Compromis de vente d'un appartement : peut-on le dénoncer pour cause de mauvaise information ?

Nous avons signé un compromis de vente, en tant qu'acquéreur, pour un logement, en passant par une agence immobilière. Dans la pratique, nous sommes actuellement locataire de cet appartement. Le vendeur, via l'agence, nous a proposé de nous le vendre. Ce que nous avons accepté d'autant plus que l'agence nous a dit qu'il était encore en frais de notaire réduits (construit en 2008). Nous avons prévu de l'acheter sans recourir à un prêt puisque notre apport couvre le montant de l'achat. Le compromis a été signé pour 200k€ + 4k€ de frais d'agence + 4.4k€ de provision pour acte. Or, mauvaise surprise, le notaire vient de nous informer que les frais de notaire réduits ne s'appliquaient pas, car le propriétaire actuel n'a pas acheté sur plan, mais après la fin des travaux, directement au promoteur. Concrètement, les frais d'acte passent de 4.4k€ à 13.3k€. Ce qui pourrait remettre en cause notre volonté d'a cheter. Question : pouvons dénoncer le compromis ? ou alors pouvons-nous nous retourner vers l'agence ou vers le vendeur pour qu'ils prennent en charge tout ou partie de la différence ? Bref, quelles sont nos possibilités de recours dans cette situation fort désagréable ?  

Réponse de l'expert

L’agent immobilier dispose d’une obligation étendue de conseil et d’information.

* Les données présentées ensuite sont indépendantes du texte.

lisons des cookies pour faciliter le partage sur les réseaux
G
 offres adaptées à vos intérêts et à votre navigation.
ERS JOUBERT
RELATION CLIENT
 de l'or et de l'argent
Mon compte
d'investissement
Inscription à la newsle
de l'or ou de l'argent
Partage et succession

Cette obligation s'applique à l'ensemble des éléments intéressant l'opération et ne se limite pas à ceux qui sont légalement exigés.

L’agence immobilière engage sa responsabilité contractuelle à l'égard du mandant et délictuelle ou quasi délictuelle à l'égard des tiers.

Le mandant de l’agence immobilière est le vendeur qui lui a confié une mission de vendre la maison et l’acquéreur est un tiers car il n’a aucun contrat avec l’agence.

En application de l’article 1382 du Code civil « Tout fait quelconque de l'homme, qui cause à autrui un dommage, oblige celui par la faute duquel il est arrivé à le réparer ».

Il en résulte que pour engager la responsabilité délictuelle de l’agence immobilière en qualité de tiers et demander des dommages et intérêts, il faudra démontrer trois conditions cumulatives :

-une faute ;
-un lien de causalité ;

-un dommage.

Le mandataire pourra s’exonérer en tout ou partie de sa responsabilité en justifiant, lorsque l'inexécution ou la mauvaise exécution d'une obligation de moyens lui est reprochée, d'une cause étrangère, ou de la force majeure.

Dès lors, la Cour d’appel a jugé en date du 31 mai 1991 n° 8639/89 que le défaut de coopération du vendeur, qui ne fournit pas toutes les informations sur le bien, exonère également l'intermédiaire de toute responsabilité.

Si l’agence immobilière parvient à s’exonérer de sa responsabilité en tout ou partie en démontrant un défaut de coopération du vendeur, il faudra rechercher la responsabilité du vendeur.

Le vendeur engage sa responsabilité contractuelle à l’égard de l’acquéreur en raison du lien contractuel existant entre les parties.

Il en résulte qu’en application de l’article 1147 du Code civil, « Le débiteur est condamné, s'il y a lieu, au paiement de dommages et intérêts soit à raison de l'inexécution de l'obligation, soit à raison du retard dans l'exécution, toutes les fois qu'il ne justifie pas que l'inexécution provient d'une cause étrangère qui ne peut lui être imputée, encore qu'il n'y ait aucune mauvaise foi de sa part ».